▶ EXCERPTED TEXT:
The whiteouts witnessed Wednesday morning in the greater London, Ont., area with the lake effect snow and wind gusts to near 70 km/h at times closed roads and resulted in numerous cancellations. While accumulations were not especially heavy, keep in mind that strong winds can quickly reduce the visibility to near zero even with just a coating of snow on the ground.

During Wednesday night, the wind will turn to the west and then southwest, causing the snow squalls to swing around to areas east of Georgian Bay before diminishing for a while on Thursday.

RECAPPING THE ALBERTA CLIPPERS

Late on Thursday, an Alberta clipper will bring a widespread snowfall to Southern Ontario. Accumulations will generally be near 5-10 cm, and once again blowing snow will be an issue. In addition, heavier snowfall is likely across the Niagara Peninsula and along the 401 east of Toronto due to lake enhancement from Lakes Erie and Ontario.



The widespread snow should be over by early Friday morning, but gusty winds will continue, so the Friday morning commute will be slow and slippery across the Greater Toronto Area due to the blowing snow. Lake effect squalls will also resume in the snowbelt regions southeast of Georgian Bay and Lake Huron during the day on Friday.

▶ BRIEF A:
Answer these from the Ontario snow forecast:
(i) How strong were the wind gusts at times on Wednesday morning in the greater London, Ont., area?
(ii) What snowfall accumulations will the Alberta clipper generally bring to Southern Ontario?
(iii) Where will lake effect squalls resume during the day on Friday?
▶ BRIEF B:
Write the next part of the Ontario snow forecast, picking up after its final sentence.
The listing after this text isn't needed for anything here.

▶ SOURCE DATA:
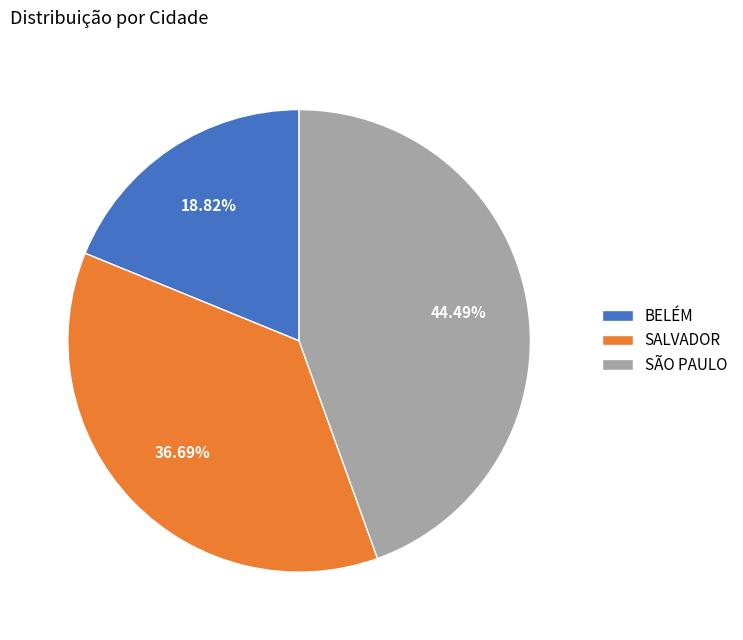

The BELÉM slice represents 19% of the pie. True or false?

True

▶ WRITTEN REPLY A:
(i) Near 70 km/h.
(ii) Generally near 5-10 cm.
(iii) In the snowbelt regions southeast of Georgian Bay and Lake Huron.

▶ WRITTEN REPLY B:
The frigid weather will continue on Saturday, but a recovery back towards seasonal temperatures will begin on Sunday.



THE REST OF JANUARY: A QUICK LOOK

The weather pattern will relax somewhat next week with temperatures more typical of January. At this point there are no major storm systems in sight for Southern Ontario. However, the pattern next week will be somewhat favorable for a system to develop over the Southeastern U.S. and track towards Eastern Canada during the middle of next week, but it is too early to determine who would be impacted by this system.



As we head towards the following weekend and beyond (roughly January 17-24), it looks like milder weather will spread east and eventually bring a January thaw to Southern Ontario, though the timing of this period of milder weather is still uncertain.

In addition, it is unlikely that this milder weather will stay around anywhere near as long as it did during December. There are signs that the final days of January and early February will bring a return to a weather pattern similar to what we are currently seeing across Canada with below seasonal temperatures across the Great Lakes region.